My guess why this meme keeps reappearing in apologetics is that when the creationists were trying to get creationism back into the public schools, the argument against them was that their theology wasn't equal to science and didn't deserve an equal place in the public school curriculum as science. There was then a two-pronged push to try to put the two on equal footing to weaken that argument - one to imply that religion is scientific, and one to imply that science is religion.
Hence, we had the ID program, which famously culminated in the Kitzmiller trial, in which Behe was cornered arguing that creationism can be considered a scientific theory by such a deformed understanding of what that a scientific theory is that Behe was forced to agree that his definition of scientific theory would also include astrology. Of course, this prong failed. Creationism was declared pseudoscience, not science as its creators and funders had hoped.
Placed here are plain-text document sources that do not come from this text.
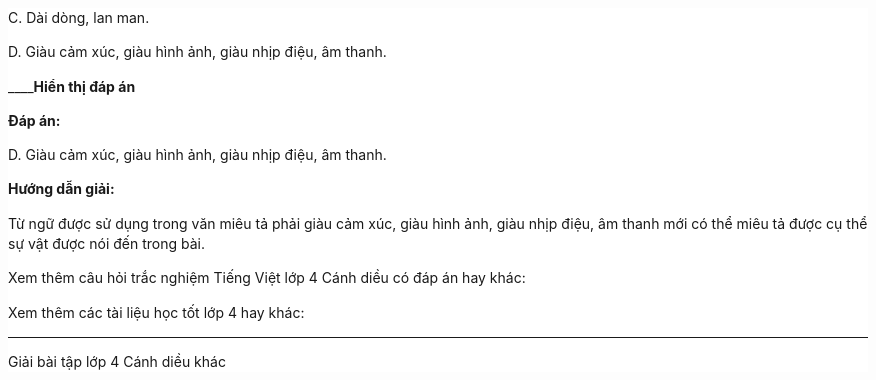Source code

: C. Dài dòng, lan man.

D. Giàu cảm xúc, giàu hình ảnh, giàu nhịp điệu, âm thanh.

____**Hiển thị đáp án**

**Đáp án:**

D. Giàu cảm xúc, giàu hình ảnh, giàu nhịp điệu, âm thanh.

**Hướng dẫn giải:**

Từ ngữ được sử dụng trong văn miêu tả phải giàu cảm xúc, giàu hình ảnh, giàu nhịp điệu, âm thanh mới có thể miêu tả được cụ thể sự vật được nói đến trong bài. 

Xem thêm câu hỏi trắc nghiệm Tiếng Việt lớp 4 Cánh diều có đáp án hay khác:

Xem thêm các tài liệu học tốt lớp 4 hay khác:

* * *

Giải bài tập lớp 4 Cánh diều khác
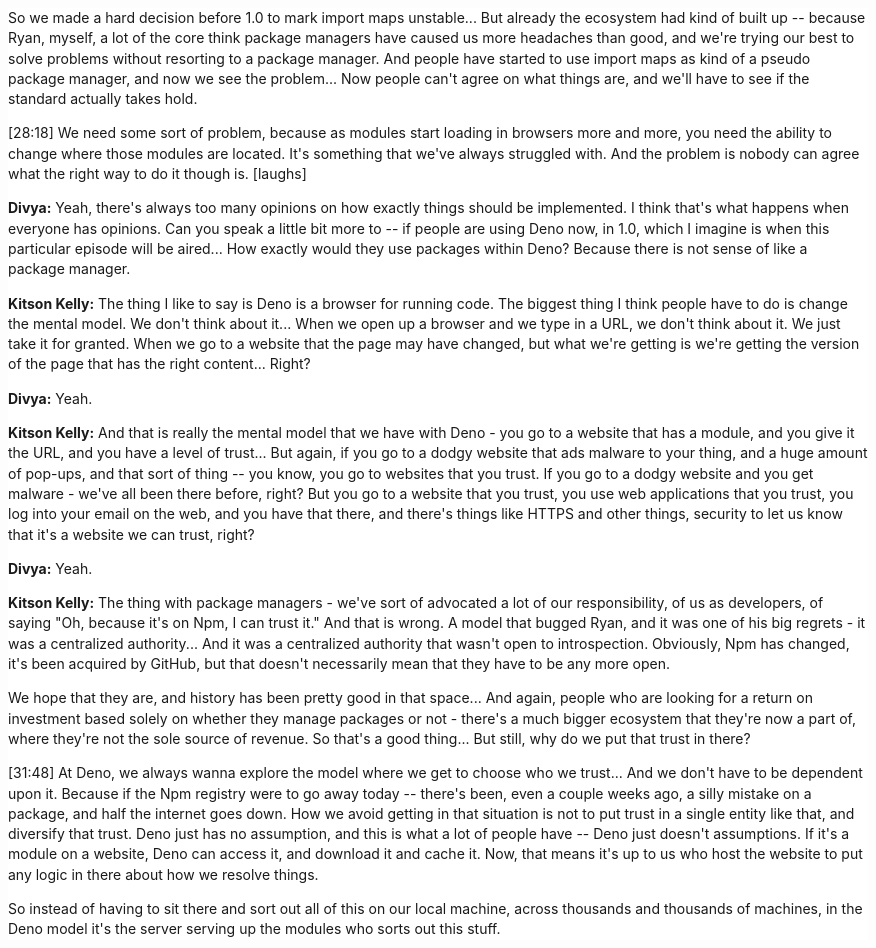 So we made a hard decision before 1.0 to mark import maps unstable... But already the ecosystem had kind of built up -- because Ryan, myself, a lot of the core think package managers have caused us more headaches than good, and we're trying our best to solve problems without resorting to a package manager. And people have started to use import maps as kind of a pseudo package manager, and now we see the problem... Now people can't agree on what things are, and we'll have to see if the standard actually takes hold.

\[28:18\] We need some sort of problem, because as modules start loading in browsers more and more, you need the ability to change where those modules are located. It's something that we've always struggled with. And the problem is nobody can agree what the right way to do it though is. \[laughs\]

**Divya:** Yeah, there's always too many opinions on how exactly things should be implemented. I think that's what happens when everyone has opinions. Can you speak a little bit more to -- if people are using Deno now, in 1.0, which I imagine is when this particular episode will be aired... How exactly would they use packages within Deno? Because there is not sense of like a package manager.

**Kitson Kelly:** The thing I like to say is Deno is a browser for running code. The biggest thing I think people have to do is change the mental model. We don't think about it... When we open up a browser and we type in a URL, we don't think about it. We just take it for granted. When we go to a website that the page may have changed, but what we're getting is we're getting the version of the page that has the right content... Right?

**Divya:** Yeah.

**Kitson Kelly:** And that is really the mental model that we have with Deno - you go to a website that has a module, and you give it the URL, and you have a level of trust... But again, if you go to a dodgy website that ads malware to your thing, and a huge amount of pop-ups, and that sort of thing -- you know, you go to websites that you trust. If you go to a dodgy website and you get malware - we've all been there before, right? But you go to a website that you trust, you use web applications that you trust, you log into your email on the web, and you have that there, and there's things like HTTPS and other things, security to let us know that it's a website we can trust, right?

**Divya:** Yeah.

**Kitson Kelly:** The thing with package managers - we've sort of advocated a lot of our responsibility, of us as developers, of saying "Oh, because it's on Npm, I can trust it." And that is wrong. A model that bugged Ryan, and it was one of his big regrets - it was a centralized authority... And it was a centralized authority that wasn't open to introspection. Obviously, Npm has changed, it's been acquired by GitHub, but that doesn't necessarily mean that they have to be any more open.

We hope that they are, and history has been pretty good in that space... And again, people who are looking for a return on investment based solely on whether they manage packages or not - there's a much bigger ecosystem that they're now a part of, where they're not the sole source of revenue. So that's a good thing... But still, why do we put that trust in there?

\[31:48\] At Deno, we always wanna explore the model where we get to choose who we trust... And we don't have to be dependent upon it. Because if the Npm registry were to go away today -- there's been, even a couple weeks ago, a silly mistake on a package, and half the internet goes down. How we avoid getting in that situation is not to put trust in a single entity like that, and diversify that trust. Deno just has no assumption, and this is what a lot of people have -- Deno just doesn't assumptions. If it's a module on a website, Deno can access it, and download it and cache it. Now, that means it's up to us who host the website to put any logic in there about how we resolve things.

So instead of having to sit there and sort out all of this on our local machine, across thousands and thousands of machines, in the Deno model it's the server serving up the modules who sorts out this stuff.
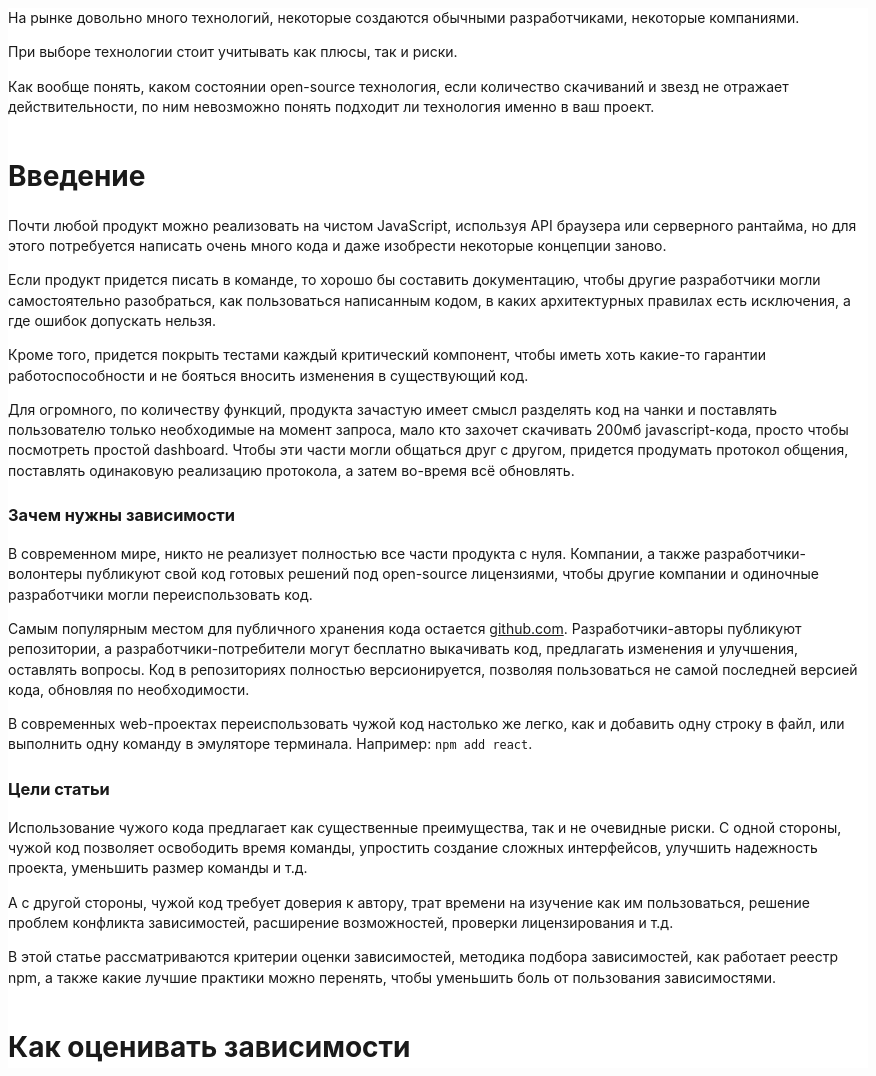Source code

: На рынке довольно много технологий, некоторые создаются обычными разработчиками, некоторые компаниями.

При выборе технологии стоит учитывать как плюсы, так и риски.

Как вообще понять, каком состоянии open-source технология, если количество скачиваний и звезд не отражает действительности, по ним невозможно понять подходит ли технология именно в ваш проект.

# Введение

Почти любой продукт можно реализовать на чистом JavaScript, используя API браузера или серверного рантайма, но для этого потребуется написать очень много кода и даже изобрести некоторые концепции заново.

Если продукт придется писать в команде, то хорошо бы составить документацию, чтобы другие разработчики могли самостоятельно разобраться, как пользоваться написанным кодом, в каких архитектурных правилах есть исключения, а где ошибок допускать нельзя.

Кроме того, придется покрыть тестами каждый критический компонент, чтобы иметь хоть какие-то гарантии работоспособности и не бояться вносить изменения в существующий код.

Для огромного, по количеству функций, продукта зачастую имеет смысл разделять код на чанки и поставлять пользователю только необходимые на момент запроса, мало кто захочет скачивать 200мб javascript-кода, просто чтобы посмотреть простой dashboard. Чтобы эти части могли общаться друг с другом, придется продумать протокол общения, поставлять одинаковую реализацию протокола, а затем во-время всё обновлять.

### Зачем нужны зависимости

В современном мире, никто не реализует полностью все части продукта с нуля. Компании, а также разработчики-волонтеры публикуют свой код готовых решений под open-source лицензиями, чтобы другие компании и одиночные разработчики могли переиспользовать код.

Самым популярным местом для публичного хранения кода остается [github.com](http://github.com). Разработчики-авторы публикуют репозитории, а разработчики-потребители могут бесплатно выкачивать код, предлагать изменения и улучшения, оставлять вопросы. Код в репозиториях полностью версионируется, позволяя пользоваться не самой последней версией кода, обновляя по необходимости.

В современных web-проектах переиспользовать чужой код настолько же легко, как и добавить одну строку в файл, или выполнить одну команду в эмуляторе терминала. Например: `npm add react`.

### Цели статьи

Использование чужого кода предлагает как существенные преимущества, так и не очевидные риски. С одной стороны, чужой код позволяет освободить время команды, упростить создание сложных интерфейсов, улучшить надежность проекта, уменьшить размер команды и т.д.

А с другой стороны, чужой код требует доверия к автору, трат времени на изучение как им пользоваться, решение проблем конфликта зависимостей, расширение возможностей, проверки лицензирования и т.д.

В этой статье рассматриваются критерии оценки зависимостей, методика подбора зависимостей, как работает реестр npm, а также какие лучшие практики можно перенять, чтобы уменьшить боль от пользования зависимостями.

# Как оценивать зависимости
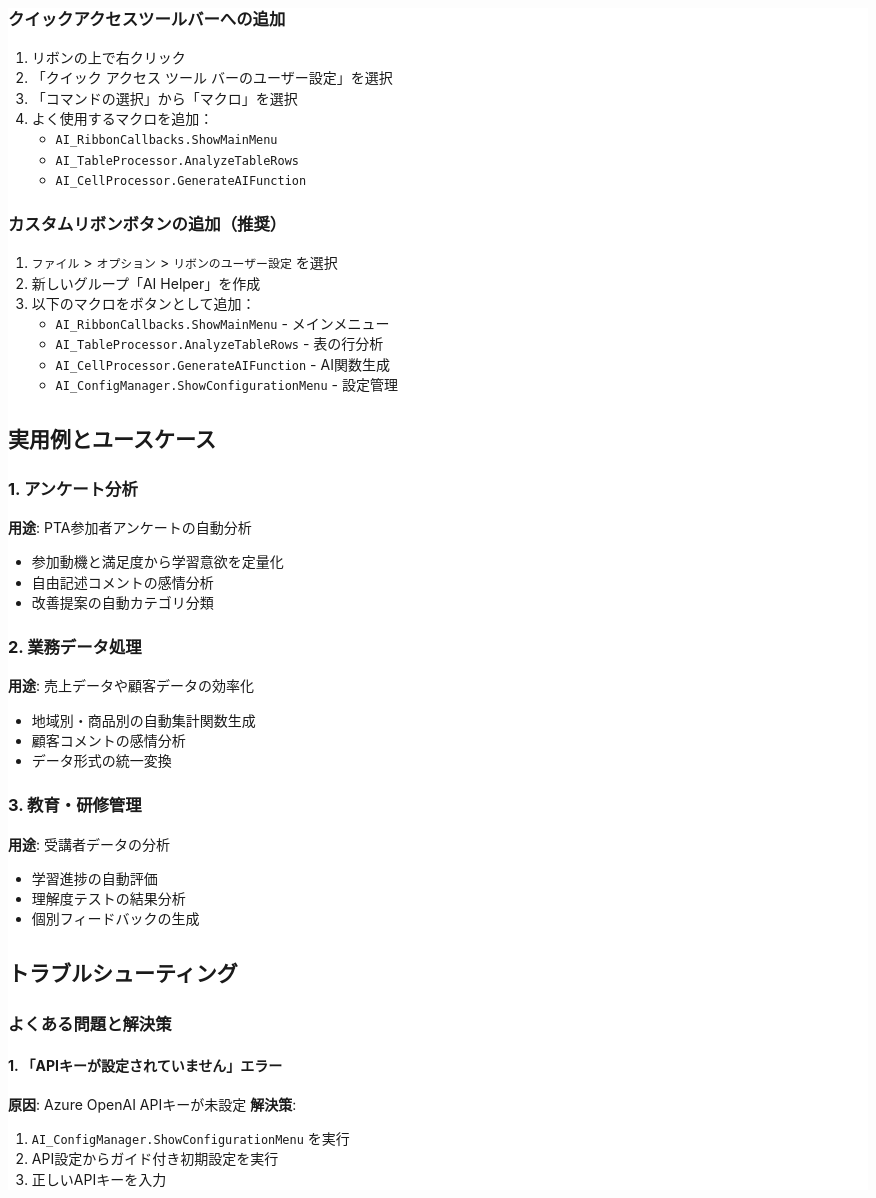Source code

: ### クイックアクセスツールバーへの追加
1. リボンの上で右クリック
2. 「クイック アクセス ツール バーのユーザー設定」を選択
3. 「コマンドの選択」から「マクロ」を選択
4. よく使用するマクロを追加：
   - `AI_RibbonCallbacks.ShowMainMenu`
   - `AI_TableProcessor.AnalyzeTableRows`
   - `AI_CellProcessor.GenerateAIFunction`

### カスタムリボンボタンの追加（推奨）
1. `ファイル` > `オプション` > `リボンのユーザー設定` を選択
2. 新しいグループ「AI Helper」を作成
3. 以下のマクロをボタンとして追加：
   - `AI_RibbonCallbacks.ShowMainMenu` - メインメニュー
   - `AI_TableProcessor.AnalyzeTableRows` - 表の行分析
   - `AI_CellProcessor.GenerateAIFunction` - AI関数生成
   - `AI_ConfigManager.ShowConfigurationMenu` - 設定管理

## 実用例とユースケース

### 1. アンケート分析
**用途**: PTA参加者アンケートの自動分析
- 参加動機と満足度から学習意欲を定量化
- 自由記述コメントの感情分析
- 改善提案の自動カテゴリ分類

### 2. 業務データ処理
**用途**: 売上データや顧客データの効率化
- 地域別・商品別の自動集計関数生成
- 顧客コメントの感情分析
- データ形式の統一変換

### 3. 教育・研修管理
**用途**: 受講者データの分析
- 学習進捗の自動評価
- 理解度テストの結果分析
- 個別フィードバックの生成

## トラブルシューティング

### よくある問題と解決策

#### 1. 「APIキーが設定されていません」エラー
**原因**: Azure OpenAI APIキーが未設定
**解決策**: 
1. `AI_ConfigManager.ShowConfigurationMenu` を実行
2. API設定からガイド付き初期設定を実行
3. 正しいAPIキーを入力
And the other half was the memes like, "science is your religion," "science is based in faith," and the beloved "I don't have enough faith to be an atheist." Your comment fits into that conception. Theism is just a belief, and so is atheism, a kind of false equivalence. Why else would anybody want to say that atheism is a belief enough to argue the point repeatedly? Perhaps it is the believers that these tropes are meant to appease, not school boards, believers who hear that science is fit for an academic curriculum, but religion is not. Maybe this effort is make them feel like their beliefs are just as well-founded as the science that contradicts their preachers.